根据下面关于视频帧分发的节选,为什么在源码里用 Java_VideoSink_onFrame 这个名称搜索不到它的源码?

**阅读节选**
:::
RTC_LOG(LS_VERBOSE) << "Discarding frame with unexpected rotation.";
continue;
}
if (sink_pair.wants.black_frames) {
sink_pair.sink->OnFrame(webrtc::VideoFrame(
GetBlackFrameBuffer(frame.width(), frame.height()), frame.rotation(),
frame.timestamp_us()));
} else {
sink_pair.sink->OnFrame(frame);
}
}
}
如果sink是一个VideoStreamEncoder对象,则是分发给编码器,如果sink是一个VideoSinkWrapper对象,则是分发给java层的VideoSink对象,比如用于本地预览的SurfaceViewRenderer对象。
VideoSinkWrapper的OnFrame定义如下:
void VideoSinkWrapper::OnFrame(const VideoFrame& frame) {
JNIEnv* jni = AttachCurrentThreadIfNeeded();
Java_VideoSink_onFrame(jni, j_sink_, NativeToJavaFrame(jni, frame));
}
Java_VideoSink_onFrame完成了从native层到java层VideoSink对象的回调。调用原理就是根据java类方法的签名获取到jmethodID,然后再用jni提供的接口调用jmethodID对应的java类方法。不过在源码里用Java_VideoSink_onFrame这个名称搜索不到源码,因为这个函数的代码是自动生成的,在c/c++开发中,一般有两种方式来完成代码自动生成工作:
宏定义,这种方式实际上是在编译代码时由预处理器来完成的,在c/c++开发中属于比较常见的一种方式,不过这种方式不够灵活,对于复杂点的代码就有点力不从心了。
工具,这种方式实际上是在编译前用其他工具根据写好的配置信息(比如IDL)来生成代码,这种方式灵活性要好很多,写配置信息比写一堆代码简单多了,像那种没啥技术含量的,重复度高的代码应该都能做到,比如aidl、probuffer、gsoap都属于这种。
:::
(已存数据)
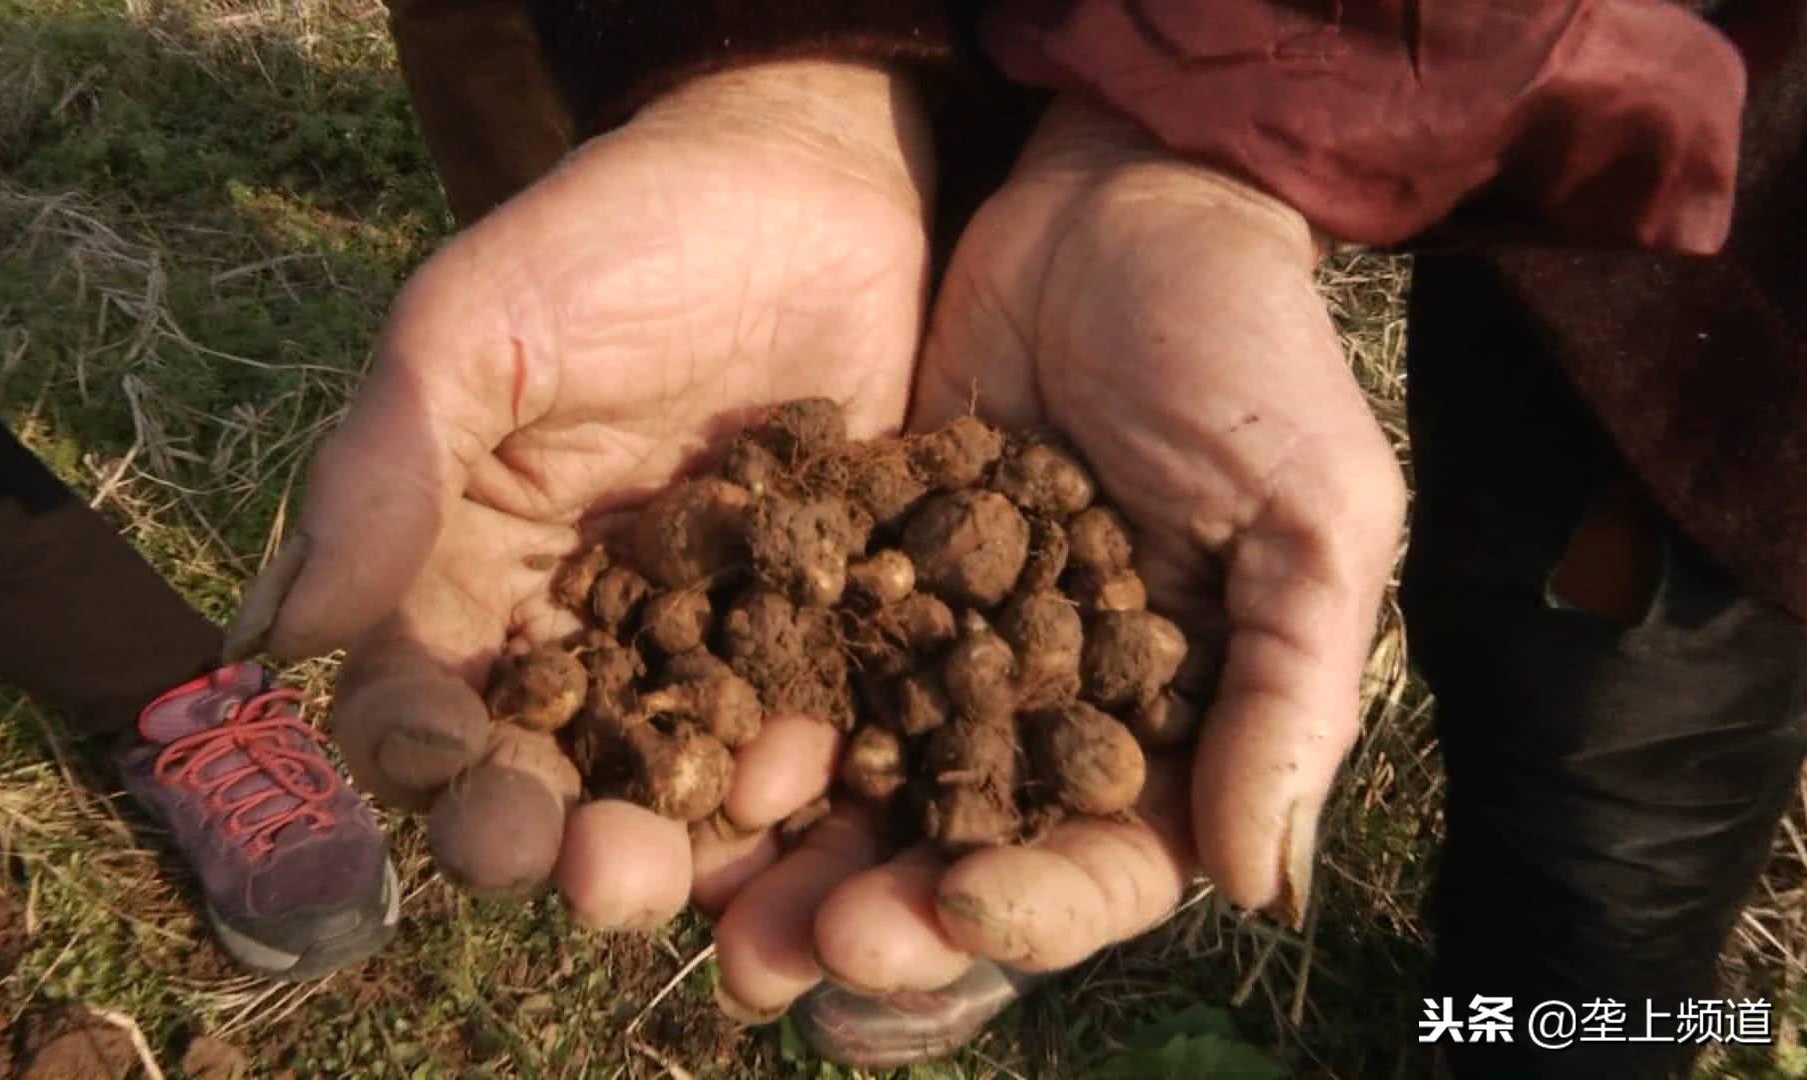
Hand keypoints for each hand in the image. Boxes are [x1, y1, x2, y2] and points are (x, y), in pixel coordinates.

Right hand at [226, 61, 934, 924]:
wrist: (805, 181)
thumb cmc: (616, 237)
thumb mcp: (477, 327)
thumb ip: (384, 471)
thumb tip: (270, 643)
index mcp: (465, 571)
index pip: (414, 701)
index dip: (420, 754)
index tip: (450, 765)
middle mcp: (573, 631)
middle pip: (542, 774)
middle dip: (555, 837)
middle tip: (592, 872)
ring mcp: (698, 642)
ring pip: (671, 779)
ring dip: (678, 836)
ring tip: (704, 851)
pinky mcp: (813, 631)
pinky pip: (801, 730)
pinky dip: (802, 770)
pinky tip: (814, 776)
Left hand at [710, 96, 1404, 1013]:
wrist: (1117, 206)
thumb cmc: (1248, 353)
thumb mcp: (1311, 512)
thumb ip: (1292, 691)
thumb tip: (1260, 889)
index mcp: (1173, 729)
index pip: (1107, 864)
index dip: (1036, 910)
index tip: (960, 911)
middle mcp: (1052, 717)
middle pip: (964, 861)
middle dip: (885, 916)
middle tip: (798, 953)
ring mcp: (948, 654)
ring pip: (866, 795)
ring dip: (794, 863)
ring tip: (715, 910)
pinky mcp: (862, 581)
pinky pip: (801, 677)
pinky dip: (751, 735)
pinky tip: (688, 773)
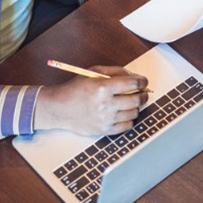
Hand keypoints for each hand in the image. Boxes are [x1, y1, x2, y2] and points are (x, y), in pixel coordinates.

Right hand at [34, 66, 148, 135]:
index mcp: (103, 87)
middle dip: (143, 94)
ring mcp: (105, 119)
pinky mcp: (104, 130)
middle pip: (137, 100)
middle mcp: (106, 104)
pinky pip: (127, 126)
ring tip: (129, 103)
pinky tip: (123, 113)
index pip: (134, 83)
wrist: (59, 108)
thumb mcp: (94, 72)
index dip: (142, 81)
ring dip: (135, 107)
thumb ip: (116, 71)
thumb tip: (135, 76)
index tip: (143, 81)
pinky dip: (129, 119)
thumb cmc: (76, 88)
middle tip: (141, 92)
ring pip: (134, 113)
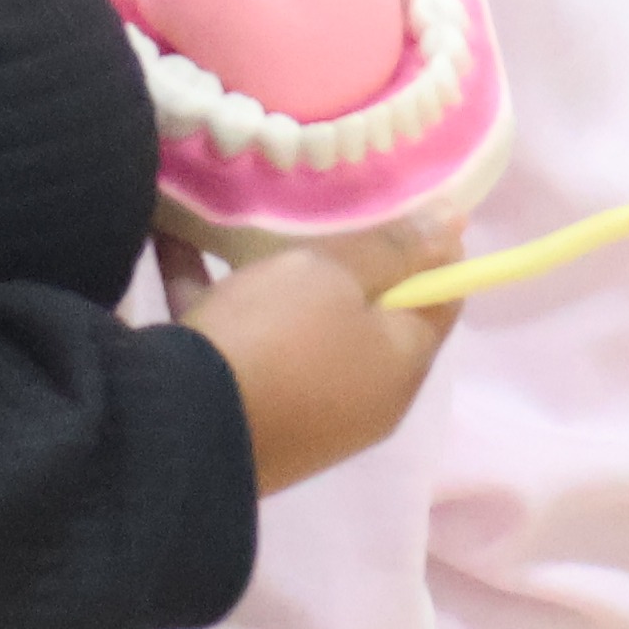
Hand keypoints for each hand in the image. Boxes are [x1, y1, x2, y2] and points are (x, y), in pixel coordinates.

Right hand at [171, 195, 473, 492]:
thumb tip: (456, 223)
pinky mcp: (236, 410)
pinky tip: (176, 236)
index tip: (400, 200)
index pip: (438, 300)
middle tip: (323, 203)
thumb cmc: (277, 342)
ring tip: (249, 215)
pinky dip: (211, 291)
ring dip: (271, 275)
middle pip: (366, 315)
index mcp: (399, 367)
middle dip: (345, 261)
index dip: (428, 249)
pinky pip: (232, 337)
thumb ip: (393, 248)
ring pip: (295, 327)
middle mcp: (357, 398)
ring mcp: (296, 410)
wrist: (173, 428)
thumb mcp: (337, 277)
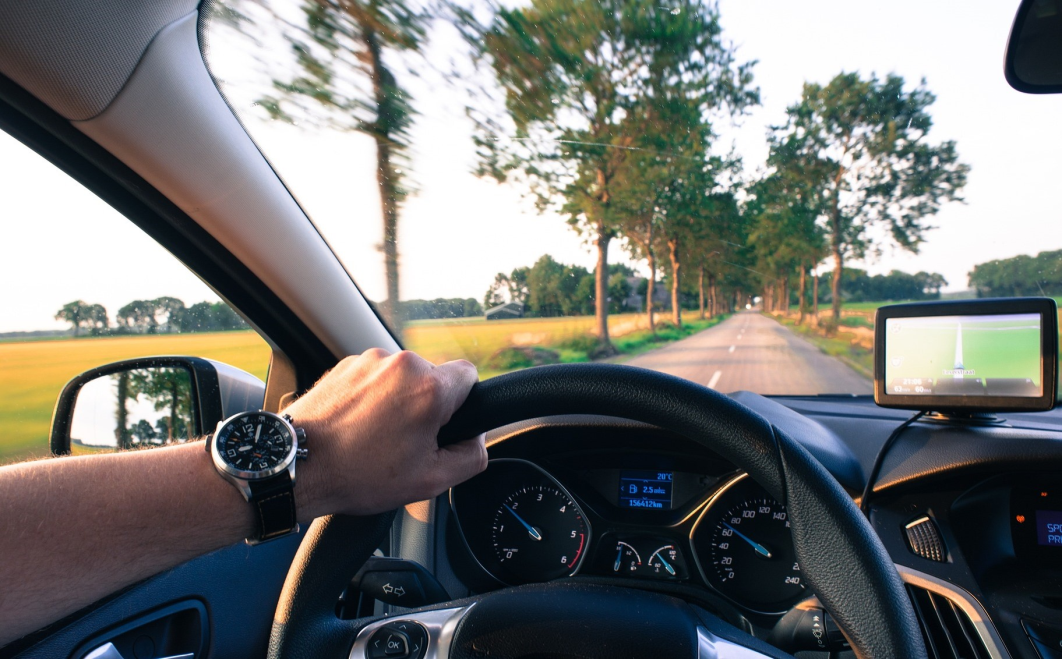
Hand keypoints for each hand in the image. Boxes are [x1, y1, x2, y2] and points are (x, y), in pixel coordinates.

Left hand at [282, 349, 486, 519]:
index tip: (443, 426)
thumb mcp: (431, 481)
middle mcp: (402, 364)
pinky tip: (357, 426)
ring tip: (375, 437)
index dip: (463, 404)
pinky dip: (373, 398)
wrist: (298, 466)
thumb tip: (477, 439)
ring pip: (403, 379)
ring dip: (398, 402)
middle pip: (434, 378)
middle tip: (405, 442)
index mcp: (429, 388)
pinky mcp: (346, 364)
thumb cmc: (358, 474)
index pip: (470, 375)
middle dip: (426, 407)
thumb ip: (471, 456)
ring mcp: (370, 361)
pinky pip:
:::
**已完成答案**
因为这个函数的代码是自动生成的。